Selain tentang permulaan dan puncak, hidayah memiliki dua corak, lahir dan batin. Syekh Nawawi dalam kitab yang sama melanjutkan:
وظاهر وباطن فإن كل باطن له ظاهر وعكسه، فالشريعة ظاهر الحقيقة والحقيقة باطنها وهما متلازمان معنى، فشريعة بلا حقيقة عاطلة، أي خالية من الثمرات وحقيقة بلا شريعة باطلة، أي لاغية لا خير فيها ولا حاص لها،
“(Hidayah itu) memiliki sisi lahir dan batin. Karena setiap yang batin, pasti memiliki sisi lahir, begitu pun sebaliknya. Syariat itu tampak lahir dari hakikat, sedangkan hakikat adalah batinnya. Keduanya merupakan kelaziman. Syariat tanpa hakikat merupakan kekosongan, yakni kosong akan buah. Hakikat tanpa syariat jelas keliru. Dengan arti, tak ada tujuan dan kebaikan di dalamnya dan tidak ada keuntungan sama-sekali.”
Perbedaan Syariat, Tarekat dan Hakikat
Imam ash-Shawi memberikan rincian dari ketiganya. Syariat beliau definisikan dengan:
الأحكام التي كلفنا بها رسول الله صلى الله عليه وسلم عن الله جل وعلا من الواجبات والمندوبات والمحرمات والمكروهات والجائزات
“Hukum yang telah Rasulullah taklif kepada kita dari Allah, baik berupa perkara wajib, mandub, haram, makruh dan jaiz.”
Sedangkan tarekat beliau artikan dengan:
العمل بالواجبات والمندوبات، والترك للمنهيات والتخلي عن فضول المباحات والأخذ بالأحوط كالورع، وبالرياضة من سهر وجوع وصمت
“Mengamalkan perkara wajib dan sunah, meninggalkan yang dilarang, serta menghindari yang hal mubah yang tidak perlu dan mengambil sikap paling berhati-hati, seperti wara’, dan riyadhah dengan ketekunan, kesabaran, dan berdiam diri.”
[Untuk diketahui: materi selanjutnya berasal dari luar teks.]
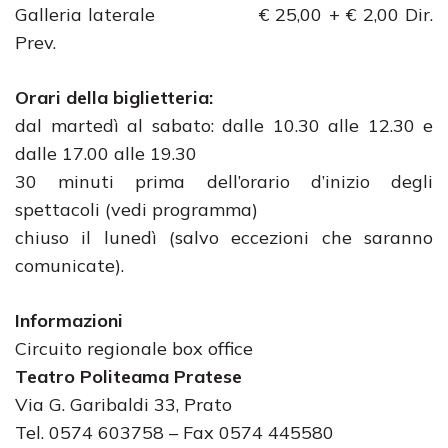
Galleria laterale € 25,00 + € 2,00 Dir.
Prev.
Orari della biglietteria:
dal martedì al sabato: dalle 10.30 alle 12.30 e
dalle 17.00 alle 19.30
30 minuti prima dell’orario d’inizio degli
spettacoli (vedi programma)
chiuso il lunedì (salvo eccezioni che saranno
comunicate).
Informazioni
Circuito regionale box office
Teatro Politeama Pratese
Via G. Garibaldi 33, Prato
Tel. 0574 603758 – Fax 0574 445580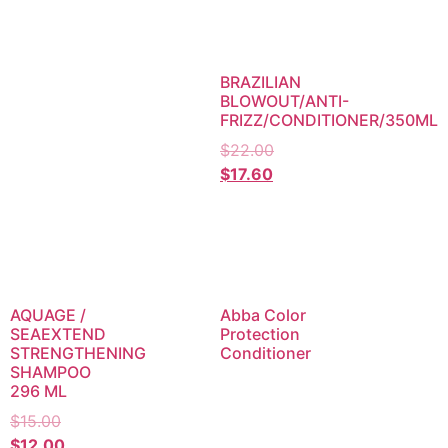
BRAZILIAN
BLOWOUT/ANTI-
FRIZZ/CONDITIONER/350ML
$
22.00
$
17.60
AQUAGE /
Abba Color
SEAEXTEND
Protection
STRENGTHENING
Conditioner
SHAMPOO
296 ML
$
15.00
$
12.00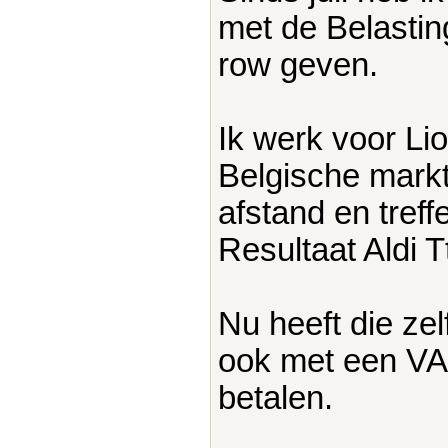
met de Belasti
row geven.
Ik werk voor Lio
Belgische markt
afstand en tref
Resultaat Aldi T
Nu heeft die ze
ook met een VA
betalen.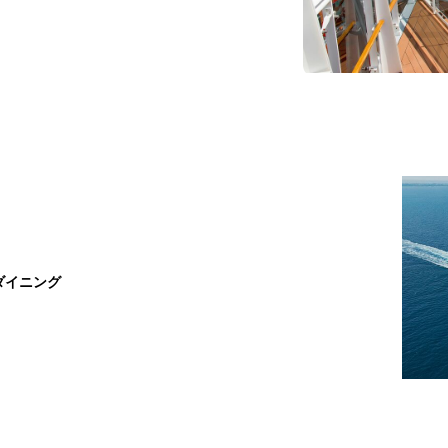
ダイニング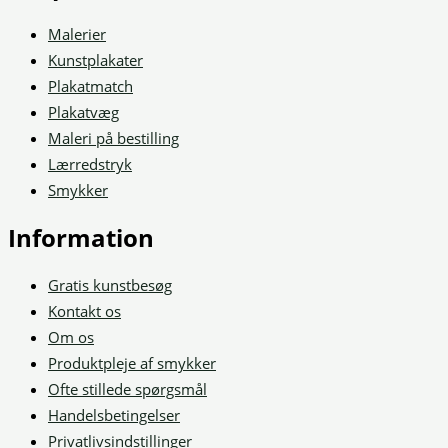
Malerier
Kunstplakater
Plakatmatch
Plakatvæg
Maleri på bestilling
Lærredstryk
Smykker
Information
Gratis kunstbesøg
Kontakt os
Om os
Produktpleje af smykker
Ofte stillede spørgsmål
Handelsbetingelser
Privatlivsindstillinger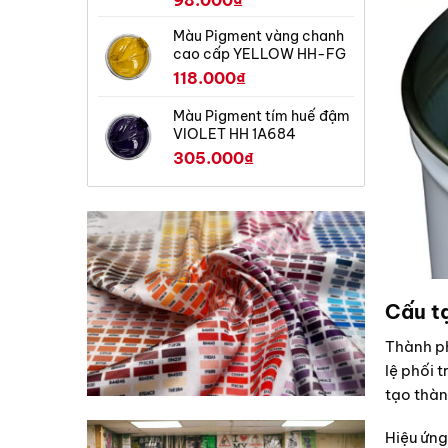
98.000
₫
Màu Pigment vàng chanh
cao cấp YELLOW HH-FG
118.000
₫
Màu Pigment tím huế đậm
VIOLET HH 1A684
305.000
₫
Cấu tạ
Thành ph
lệ phối 
tạo thàn
Hiệu ứng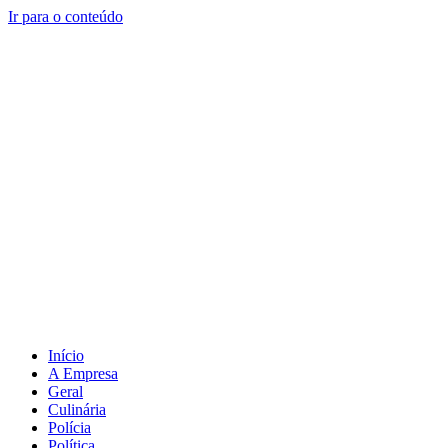
Ir para o conteúdo
Início
A Empresa
Geral
Culinária
Polícia
Política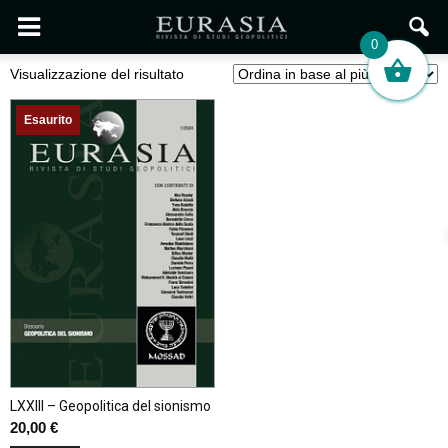
0
Visualizzazione del risultato
Esaurito
LXXIII – Geopolitica del sionismo
20,00
€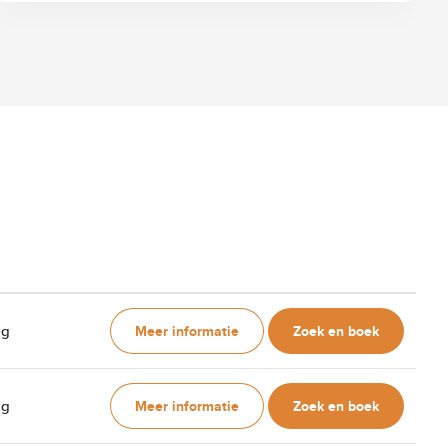
Meer informatie
Zoek en boek
ag
Meer informatie
Zoek en boek
ag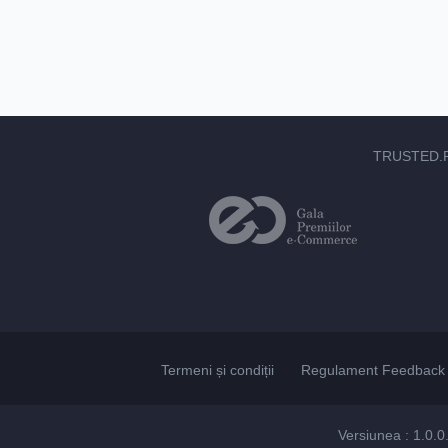
TRUSTED.
Termeni și condiții
Regulament Feedback 
Versiunea : 1.0.0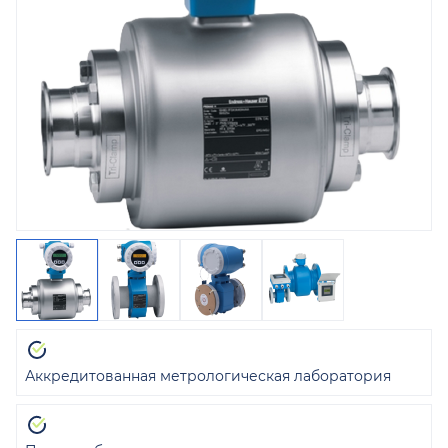
Аккредитованная метрологическая лаборатория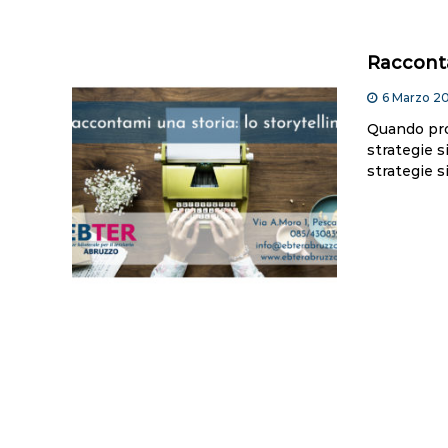
Racconta
6 Marzo 2
Quando pro
strategie 
strategie si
Untuk hakikat sendiri, beliau artikan dengan:
فهم حقائق الأشياء كشهود الأسماء والصفات، وشهود الذات وأسرار القرآن، وأسرار المنع والجواز، والعلوم الغيبية التي لا تكتسب من معلم
“Memahami hakikat sesuatu, seperti nama-sifat Allah, serta musyahadah kepada-Nya. Juga, memahami asrar al-Quran, rahasia dari yang dilarang dan diperbolehkan, serta ilmu gaib yang tidak bisa didapatkan dari seorang pengajar.”
Dengan begitu, bisa kita simpulkan, syariat merupakan ajaran agama, tarekat adalah bagaimana kita mengamalkan ajaran tersebut. Dengan begitu, kita bisa sadar dengan hakiki, itulah hakikat.